Berdasarkan data wholesales atau distribusi dari pabrik ke dealer selama Januari–April 2026, penjualan mobil listrik nasional mencapai 47.781 unit.
Angka tersebut menunjukkan bahwa minat terhadap kendaraan listrik mulai bergerak naik, seiring bertambahnya pilihan model serta semakin agresifnya produsen otomotif di pasar domestik.
Penjualan Mobil Listrik Naik Konsisten Sepanjang Awal 2026
Awal tahun 2026 dibuka dengan capaian wholesales BEV sebesar 10.259 unit pada Januari.
Namun momentum pertumbuhan mulai terlihat pada Februari ketika distribusi meningkat menjadi 12.313 unit atau naik sekitar 20 persen dibanding bulan sebelumnya.
Tren kenaikan itu tidak berhenti di situ.
Memasuki April 2026, pasar mobil listrik Indonesia mencatat performa tertinggi sementara dengan angka wholesales menyentuh 14.815 unit hanya dalam satu bulan.
Peningkatan tersebut menjadi sinyal bahwa pasar kendaraan listrik domestik memasuki fase pertumbuhan yang semakin kompetitif.
Selain bertambahnya model baru, ekspansi sejumlah merek otomotif juga ikut mendorong permintaan pasar.
BYD Masih Dominasi, Jaecoo Jadi Penantang Mengejutkan
Persaingan mobil listrik nasional pada 2026 masih memperlihatkan dominasi pabrikan asal Cina.
BYD menjadi pemain paling kuat di pasar BEV Indonesia dengan total wholesales 17.098 unit sepanjang Januari–April 2026.
Capaian itu membuat BYD menguasai sekitar 35,8 persen pangsa pasar kendaraan listrik Indonesia.
Namun di tengah dominasi tersebut, muncul nama baru yang mencuri perhatian.
Jaecoo tampil sebagai salah satu penantang baru dengan performa yang cukup mengejutkan lewat produk Jaecoo J5 BEV Premium.

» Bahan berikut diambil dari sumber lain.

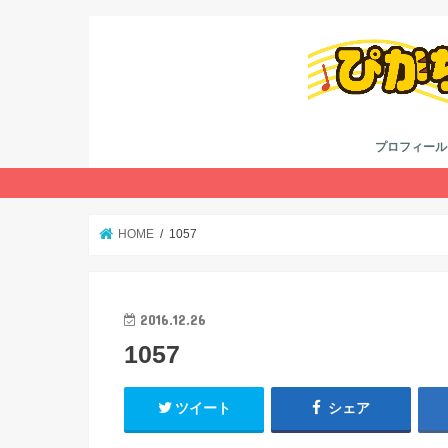
プロフィール
考え方
youtube
twitter
HOME
1057
2016.12.26
1057
ツイート
シェア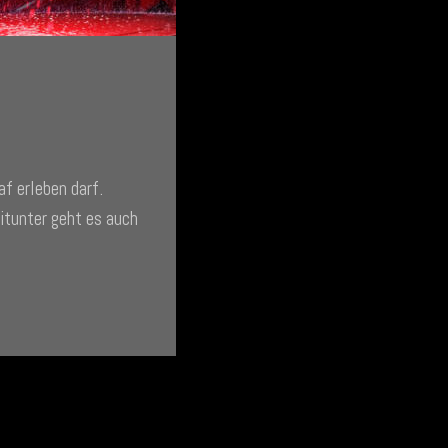
f erleben darf. 
itunter geht es auch 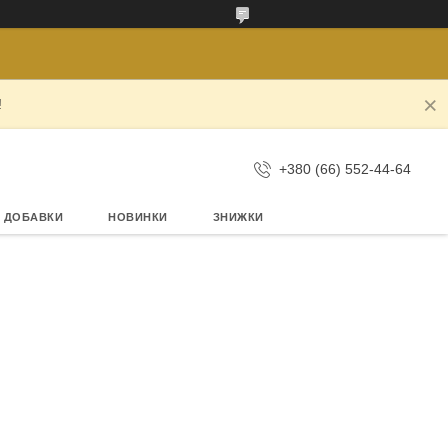
!
+380 (66) 552-44-64
А ДОБАВКИ
НОВИНКИ
ЗНИЖКИ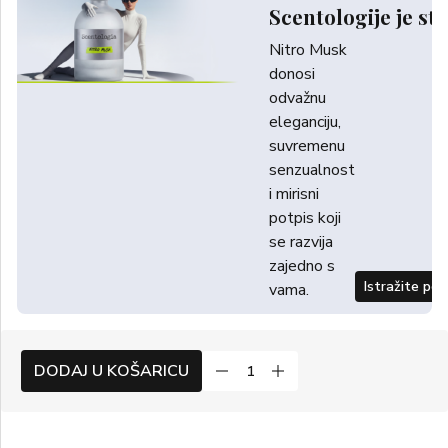
Scentologije je sti
Nitro Musk
donosi
odvažnu
eleganciju,
suvremenu
senzualnost
i mirisni
potpis koji
se razvija
zajedno s
Istražite po
vama.
DODAJ U KOŠARICU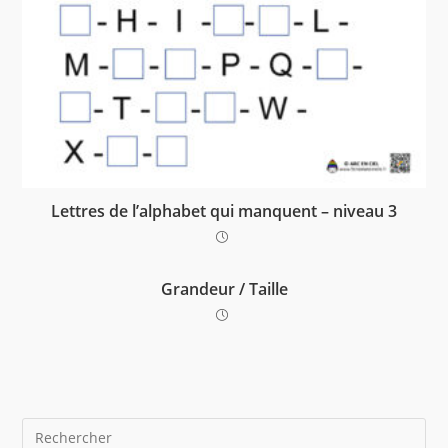
Lettres de l’alphabet qui manquent – niveau 3
Grandeur / Taille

Model tersebut tercatat sebagai mobil listrik dengan volume wholesales tertinggi selama empat bulan pertama 2026 dengan penjualan mencapai 11.006 unit.
Produksi Lokal Mulai Jadi Penopang Industri EV Indonesia
Pertumbuhan pasar kendaraan listrik tidak hanya didorong penjualan, tetapi juga mulai ditopang peningkatan aktivitas produksi dalam negeri.

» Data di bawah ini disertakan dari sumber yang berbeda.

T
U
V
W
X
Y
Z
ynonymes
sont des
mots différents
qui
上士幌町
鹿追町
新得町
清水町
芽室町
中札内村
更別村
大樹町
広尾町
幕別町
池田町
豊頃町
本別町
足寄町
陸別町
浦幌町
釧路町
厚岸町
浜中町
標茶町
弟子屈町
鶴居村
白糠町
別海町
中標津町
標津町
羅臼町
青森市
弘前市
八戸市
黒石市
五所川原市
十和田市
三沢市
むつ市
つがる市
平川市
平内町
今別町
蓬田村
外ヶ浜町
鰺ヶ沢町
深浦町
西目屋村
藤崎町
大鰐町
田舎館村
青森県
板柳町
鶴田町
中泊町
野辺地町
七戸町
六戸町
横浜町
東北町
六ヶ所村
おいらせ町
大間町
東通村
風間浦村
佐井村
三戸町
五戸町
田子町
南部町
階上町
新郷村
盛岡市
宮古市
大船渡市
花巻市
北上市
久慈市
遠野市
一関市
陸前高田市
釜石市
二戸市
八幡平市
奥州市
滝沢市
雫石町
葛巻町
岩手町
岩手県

Sejumlah merek diketahui mulai memperbesar skema completely knocked down (CKD) atau perakitan lokal guna memenuhi permintaan pasar yang terus meningkat.
Produsen seperti Wuling dan Jaecoo menjadi beberapa merek yang memperluas kapasitas produksi domestik.

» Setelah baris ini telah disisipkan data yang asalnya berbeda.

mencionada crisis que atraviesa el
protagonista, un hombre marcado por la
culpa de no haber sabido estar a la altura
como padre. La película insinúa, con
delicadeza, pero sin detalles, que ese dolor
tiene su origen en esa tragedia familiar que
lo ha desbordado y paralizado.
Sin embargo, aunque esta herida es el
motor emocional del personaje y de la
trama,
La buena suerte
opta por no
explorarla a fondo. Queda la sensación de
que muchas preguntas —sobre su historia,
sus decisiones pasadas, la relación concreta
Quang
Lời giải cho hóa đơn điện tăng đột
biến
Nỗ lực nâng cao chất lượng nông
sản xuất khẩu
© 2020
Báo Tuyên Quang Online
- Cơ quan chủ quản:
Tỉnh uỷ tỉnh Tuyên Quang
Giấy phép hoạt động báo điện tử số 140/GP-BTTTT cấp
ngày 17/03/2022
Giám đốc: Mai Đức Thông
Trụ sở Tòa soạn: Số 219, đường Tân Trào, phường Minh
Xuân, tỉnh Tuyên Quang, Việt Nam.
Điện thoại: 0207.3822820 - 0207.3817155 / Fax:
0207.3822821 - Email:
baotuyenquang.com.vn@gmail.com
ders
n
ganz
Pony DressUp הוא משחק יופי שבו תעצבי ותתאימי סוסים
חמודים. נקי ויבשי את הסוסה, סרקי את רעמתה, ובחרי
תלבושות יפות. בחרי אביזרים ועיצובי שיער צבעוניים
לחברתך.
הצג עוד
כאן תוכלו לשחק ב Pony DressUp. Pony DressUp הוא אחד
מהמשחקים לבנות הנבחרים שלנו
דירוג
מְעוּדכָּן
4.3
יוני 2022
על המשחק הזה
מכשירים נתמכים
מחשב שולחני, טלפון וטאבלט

Langkah tersebut diperkirakan bakal memainkan peran penting dalam mempercepat perkembangan industri kendaraan listrik nasional sepanjang 2026.
Segmen Premium Masih Terbatas
Di tengah persaingan sengit segmen mass market, pasar mobil listrik premium masih bergerak lebih terbatas.
Merek Eropa seperti BMW dan Mercedes-Benz tetap menjaga eksistensinya di Indonesia, meski volume penjualannya belum mampu menyaingi merek Asia yang bermain di segmen volume besar.
Melihat tren wholesales yang terus menanjak hingga April 2026, pasar kendaraan listrik Indonesia tampak mulai memasuki babak baru.
Persaingan produk yang makin ramai, dominasi merek Cina, serta ekspansi produksi lokal menjadi faktor utama yang diperkirakan akan menentukan arah pertumbuhan industri EV nasional sepanjang tahun ini.